Liberalisme Barat juga masuk pada wilayah agama. Liberalisme dalam bidang agama menawarkan perlunya sekularisasi, pemisahan antara agama dan negara. Nilai-nilia agama menjadi tak bisa berbuat apa-apa di hadapan negara. Dan akibatnya, peraturan negara tidak lagi mendengar suara etis dari tuntunan agama. Inilah yang merupakan ancaman liberalisme Barat.
Sementara di Timur Tengah muncul Islam ideologis. Islam ideologis ini merupakan reaksi dari liberalisme Barat yang bersifat kolonialistik. Artinya, Islam ideologis ini datang bukan sebagai agama, akan tetapi merupakan bagian dari international political movement (gerakan politik internasional). Mereka menggunakan agama (Islam) sebagai ideologi politik, bukan sebagai way of life (pandangan hidup).
Mengapa gerakan Islam ideologis perlu diwaspadai? Karena mereka kerap kali memicu radikalisme dan kekerasan atas nama agama. Padahal, Islam sama sekali tidak meligitimasi aksi radikalisme dan kekerasan. Mereka sengaja melakukan aksi pengrusakan terhadap tempat yang dinilai berbau maksiat, penutupan rumah ibadah umat agama lain, dan bahkan aksi bom bunuh diri atas nama jihad fi sabilillah.
Menghadapi dua model ideologi transnasional tersebut – liberalisme Barat dan Islam ideologis Timur Tengah – NU berihktiar untuk menjadikan model tawassuth dan i’tidal (pola pikir moderat). Artinya, NU senantiasa bersikap tawazun (seimbang) dalam menyikapi bebagai pesoalan, termasuk ideologi transnasional.
Dengan tawasuth dan I’tidal, NU senantiasa bersikap dan bertindak lurus dan selalu bersifat membangun serta menghindari segala bentuk pendekatan yang bersfat tatharruf (ekstrim), baik itu ekstim kiri (liberalisme) maupun ekstim kanan (fundamentalisme). Karena didasarkan pada fakta dan pengalaman dalam konteks Indonesia, baik dalam proses kemerdekaan maupun dalam proses mengisi kemerdekaan, dan bahkan dalam proses mewujudkan perdamaian dunia, model Islam moderat inilah yang mudah diterima.

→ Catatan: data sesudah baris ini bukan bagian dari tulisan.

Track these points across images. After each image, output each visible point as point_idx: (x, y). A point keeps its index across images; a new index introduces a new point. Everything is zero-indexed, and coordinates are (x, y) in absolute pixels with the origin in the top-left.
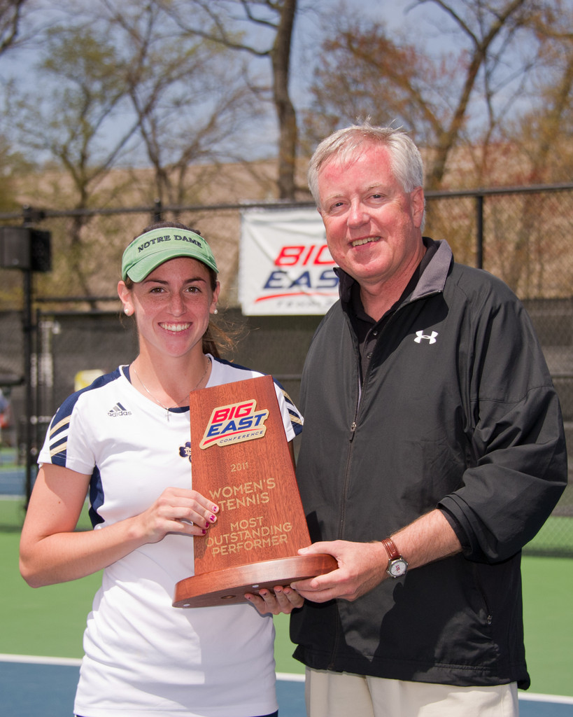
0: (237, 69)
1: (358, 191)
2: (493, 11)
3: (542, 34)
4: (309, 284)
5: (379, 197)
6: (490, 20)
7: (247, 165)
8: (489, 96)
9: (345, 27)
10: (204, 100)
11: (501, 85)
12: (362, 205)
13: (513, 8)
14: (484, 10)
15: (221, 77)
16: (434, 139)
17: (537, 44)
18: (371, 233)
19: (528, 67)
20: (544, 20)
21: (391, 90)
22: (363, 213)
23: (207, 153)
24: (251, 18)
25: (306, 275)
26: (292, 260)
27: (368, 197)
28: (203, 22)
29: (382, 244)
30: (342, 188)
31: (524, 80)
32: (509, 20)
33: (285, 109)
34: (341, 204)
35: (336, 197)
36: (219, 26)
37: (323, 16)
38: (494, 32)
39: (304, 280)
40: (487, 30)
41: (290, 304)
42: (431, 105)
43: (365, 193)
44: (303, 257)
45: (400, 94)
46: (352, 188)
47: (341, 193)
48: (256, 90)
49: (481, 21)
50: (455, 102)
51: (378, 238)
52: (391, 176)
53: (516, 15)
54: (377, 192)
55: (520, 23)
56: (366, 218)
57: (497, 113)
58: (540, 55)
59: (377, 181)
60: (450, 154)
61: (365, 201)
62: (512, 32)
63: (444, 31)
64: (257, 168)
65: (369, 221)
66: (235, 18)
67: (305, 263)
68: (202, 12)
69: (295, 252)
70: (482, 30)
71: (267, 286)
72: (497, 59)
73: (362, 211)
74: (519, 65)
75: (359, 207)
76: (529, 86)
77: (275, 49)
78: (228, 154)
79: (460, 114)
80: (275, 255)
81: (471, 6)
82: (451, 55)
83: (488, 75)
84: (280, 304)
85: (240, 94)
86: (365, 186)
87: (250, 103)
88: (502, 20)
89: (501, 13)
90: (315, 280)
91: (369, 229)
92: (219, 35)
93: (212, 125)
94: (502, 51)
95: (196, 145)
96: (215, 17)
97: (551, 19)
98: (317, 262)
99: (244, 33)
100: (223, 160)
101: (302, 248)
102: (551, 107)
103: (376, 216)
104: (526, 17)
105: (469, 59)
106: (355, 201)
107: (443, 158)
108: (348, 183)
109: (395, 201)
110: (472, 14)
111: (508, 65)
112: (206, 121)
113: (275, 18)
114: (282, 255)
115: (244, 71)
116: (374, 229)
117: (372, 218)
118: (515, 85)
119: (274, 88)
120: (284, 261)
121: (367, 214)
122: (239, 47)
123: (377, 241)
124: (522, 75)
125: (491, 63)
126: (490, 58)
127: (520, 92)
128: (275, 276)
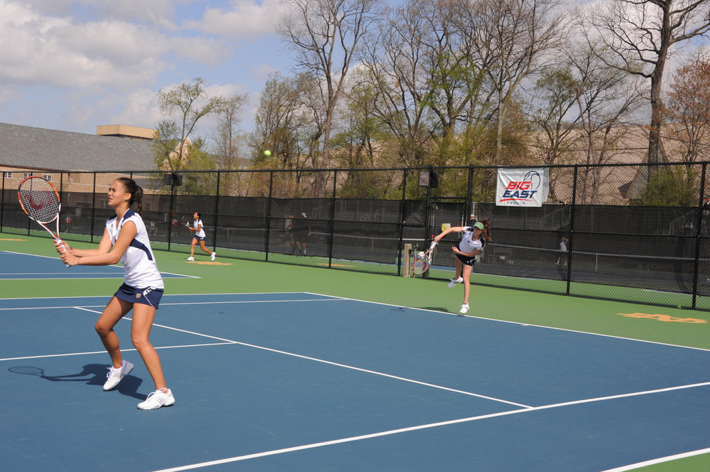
4: (517, 196)
25: (517, 192)
26: (513, 187)
41: (511, 203)
44: (516, 186)
69: (514, 184)
71: (504, 196)
80: (507, 185)
84: (508, 203)
98: (521, 188)
120: (510, 187)
128: (507, 192)
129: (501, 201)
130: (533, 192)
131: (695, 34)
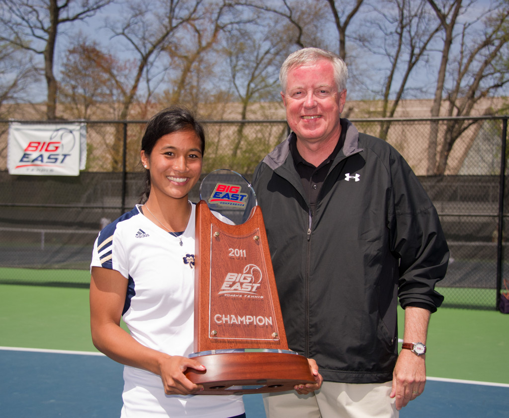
0: (28, 59)
1: (313, 87)
2: (150, 42)
3: (173, 55)
4: (42, 161)
5: (324, 92)
6: (149, 46)
7: (33, 105)
8: (148, 81)
9: (81, 43)
10: (11, 72)
11: (154, 76)
12: (314, 96)
13: (159, 42)
14: (146, 42)
15: (20, 62)
16: (122, 98)
17: (170, 60)
18: (318, 114)
19: (166, 69)
20: (173, 49)
21: (101, 74)
22: (315, 101)
23: (12, 98)
24: (34, 35)
25: (41, 156)
26: (34, 149)
27: (318, 91)
28: (10, 35)
29: (322, 120)
30: (304, 83)
31: (164, 75)
32: (158, 47)
33: (50, 79)
34: (300, 93)
35: (299, 88)
36: (18, 37)
37: (70, 37)
38: (151, 52)
39: (40, 159)
40: (147, 51)
41: (33, 170)
42: (120, 83)
43: (316, 89)
44: (40, 148)
45: (106, 76)
46: (310, 85)
47: (303, 86)
48: (36, 69)
49: (145, 47)
50: (133, 83)
51: (321, 116)
52: (333, 81)
53: (161, 45)
54: (323, 89)
55: (163, 49)
56: (316, 104)
57: (152, 89)
58: (171, 65)
59: (326, 83)
60: (130, 106)
61: (315, 93)
62: (159, 53)
63: (128, 49)
64: (38, 107)
65: (317, 106)
66: (27, 34)
67: (41, 150)
68: (9, 31)
69: (36, 145)
70: (145, 51)
71: (21, 161)
72: (152, 64)
73: (314, 99)
74: (162, 68)
75: (312, 96)
76: (166, 78)
77: (46, 51)
78: (22, 99)
79: (135, 87)
80: (25, 146)
81: (141, 39)
82: (129, 60)
83: (148, 71)
84: (28, 170)
85: (29, 71)
86: (318, 85)
87: (35, 76)
88: (154, 47)
89: (154, 43)
90: (45, 159)
91: (316, 111)
92: (18, 42)
93: (15, 84)
94: (154, 61)
95: (6, 93)
96: (17, 33)
97: (176, 48)
98: (46, 150)
99: (31, 41)
100: (20, 101)
101: (39, 143)
102: (176, 89)
103: (322, 103)
104: (165, 46)
105: (139, 64)
106: (310, 93)
107: (127, 108)
108: (308, 80)
109: (333, 95)
110: (141, 43)
111: (157, 67)
112: (12, 83)
113: (47, 37)
114: (30, 146)
115: (31, 59)
116: (319, 111)
117: (319, 104)
118: (160, 77)
119: (45, 69)
120: (31, 149)
121: (317, 101)
122: (28, 48)
123: (320, 118)
124: (164, 72)
125: (149, 67)
126: (148, 63)
127: (162, 80)
128: (25, 156)
129: (18, 167)
130: (65, 156)
131: (75, 18)
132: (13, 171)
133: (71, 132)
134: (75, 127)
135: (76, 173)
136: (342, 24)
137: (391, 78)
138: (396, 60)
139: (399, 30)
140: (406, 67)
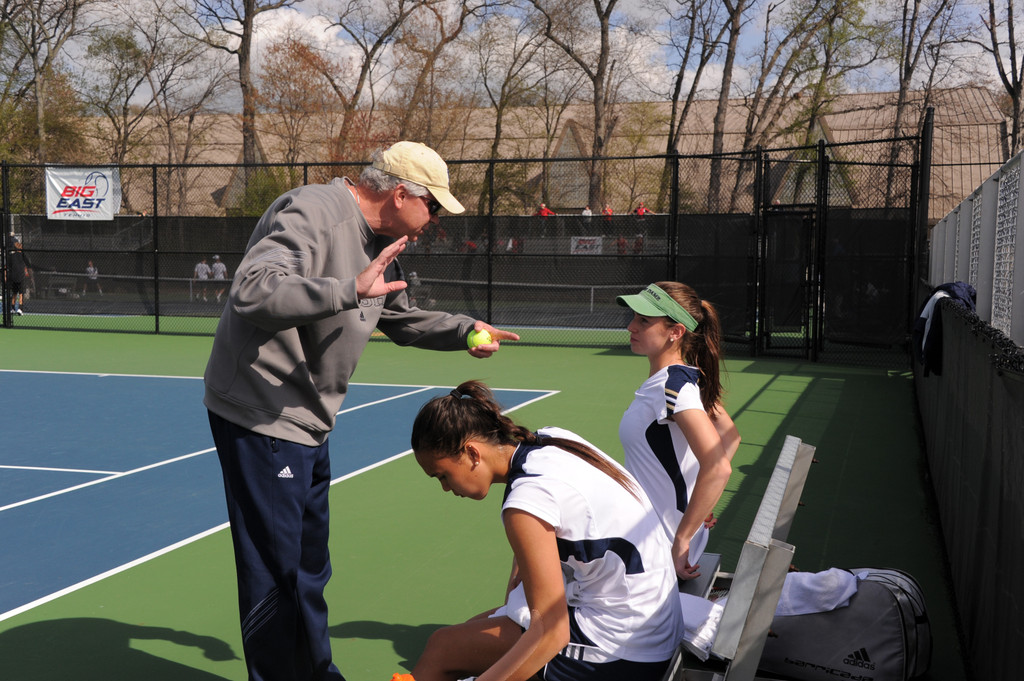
25: (77, 201)
26: (70, 194)
39: (76, 204)
41: (69, 215)
69: (72, 190)
71: (59, 206)
79: (358, 93)
84: (65, 215)
90: (81, 204)
98: (82, 195)
114: (66, 191)
120: (67, 194)
128: (62, 201)
129: (55, 212)
130: (100, 201)
131: (282, 3)
132: (51, 216)
133: (104, 177)
134: (108, 173)
135: (110, 218)
136: (604, 9)
137: (680, 77)
138: (687, 51)
139: (691, 15)
140: (698, 60)
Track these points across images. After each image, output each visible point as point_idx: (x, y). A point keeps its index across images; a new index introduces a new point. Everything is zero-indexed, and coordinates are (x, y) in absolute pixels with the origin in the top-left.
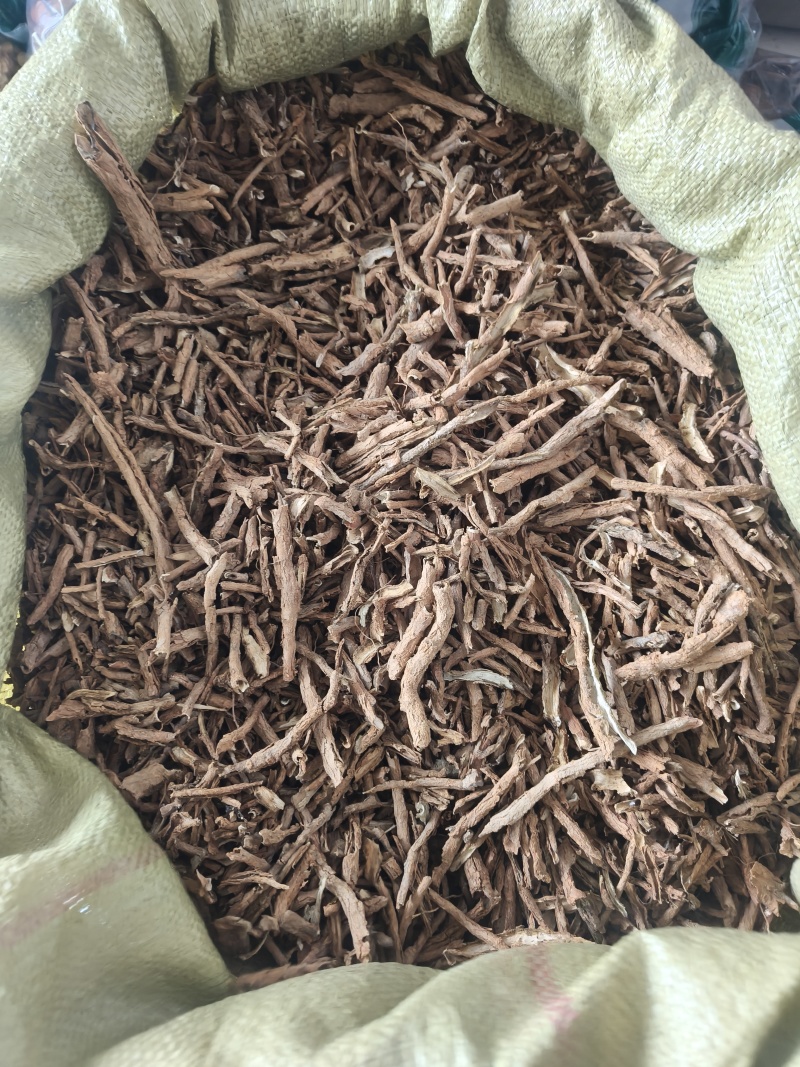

Oleh karena itu, NU meyakini bahwa model Islam moderat yang bisa menjadi alternatif Islam internasional, karena landasannya sangat qurani, yaitu membawa misi Islam rahmatan lil ‘alamin/menjadi rahmat bagi semesta alam (QS. 21:107). Sebagai ormas Islam terbesar di dunia, NU mempunyai tanggungjawab untuk menciptakan wajah Islam yang damai dan ramah, serta menentang Islam ideologis yang selalu menggunakan pendekatan radikalisme dan kekerasan, seperti Majelis Mujahidin.